On Black Friday 2014—when the U.S. officially begins the Christmas holiday season, revealing that we mostly worship consumerism (all else is mere decoration)—we are poised to be distracted once again from those things that really matter. Shopping feeding frenzies will allow Ferguson and Tamir Rice to fade away for the privileged—while those most directly impacted by racism and classism, poverty and austerity remain trapped in those realities.
History is proof that these failures have lingered, and that they fade. Listen to James Baldwin. Listen to Martin Luther King Jr.
But in the narrower education reform debate, we have also allowed ourselves to be distracted, mostly by the Common Core debate itself. As I have stated more times that I care to note, that Common Core advocates have sustained the debate is both a waste of our precious time and proof that Common Core has won.
As well, we are misguided whenever we argue that Common Core uniquely is the problem—instead of recognizing that Common Core is but a current form of a continual failure in education, accountability built on standards and high-stakes testing.
With the release of Behind the Data: Testing and Assessment—A PreK-12 U.S. Education Technology Market Report*, we have yet another opportunity to confront that Common Core is the problem, not the solution, because it is the source of a powerful drain on public resources in education that are not now invested in conditions related to racial and class inequity in our public schools.
Richards and Stebbins (2014) explain:
The PreK-12 testing and assessment market segment has experienced remarkable growth over the last several years. This growth has occurred in difficult economic times during an overall PreK-12 budget and spending decline….
Participants almost universally identified four key factors affecting the recent growth of the digital testing and assessment market segment:
1) The Common Core State Standards are Changing Curricula
2) The Rollout of Common Core Assessments are Galvanizing Activity….
(Executive Summary, pp. 1, 2)

So as I have argued before, Common Core advocacy is market-driven, benefiting those invested in its adoption. But we must also acknowledge that that market success is at the expense of the very students who most need our public schools.

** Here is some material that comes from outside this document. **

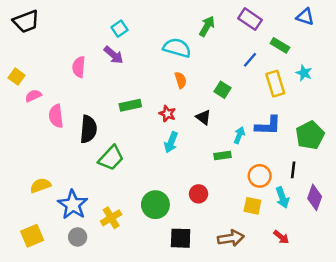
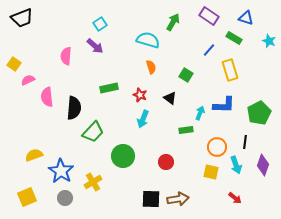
blue triangle: (305, 17) -> (246, 18), moved
cyan star: (304, 73) -> (269, 41), moved
green circle: (155, 205) -> (123, 156), moved
brown arrow: (231, 238) -> (178, 199), moved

And there is the problem—not the end of cursive, not how we teach math, not whether the standards are age-appropriate.
Common Core is a continuation of failing social justice, draining public resources from needed actions that confront directly the inexcusable inequities of our schools, inequities often reflecting the tragic inequities of our society:
As the absence or presence of rigorous or national standards says nothing about equity, educational quality, or the provision of adequate educational services, there is no reason to expect CCSS or any other standards initiative to be an effective educational reform by itself. (Mathis, 2012, 2 of 5)
Who will be held accountable for the cost of feeding the education market while starving our marginalized children’s hope?
Reference
Richards, J., & Stebbins, L. (2014). Behind the Data: Testing and Assessment—A PreK-12 U.S. Education Technology Market Report. Washington, D.C.: Software & Information Industry Association.
* Thanks to Schools Matter for posting, and thus, drawing my attention to the study.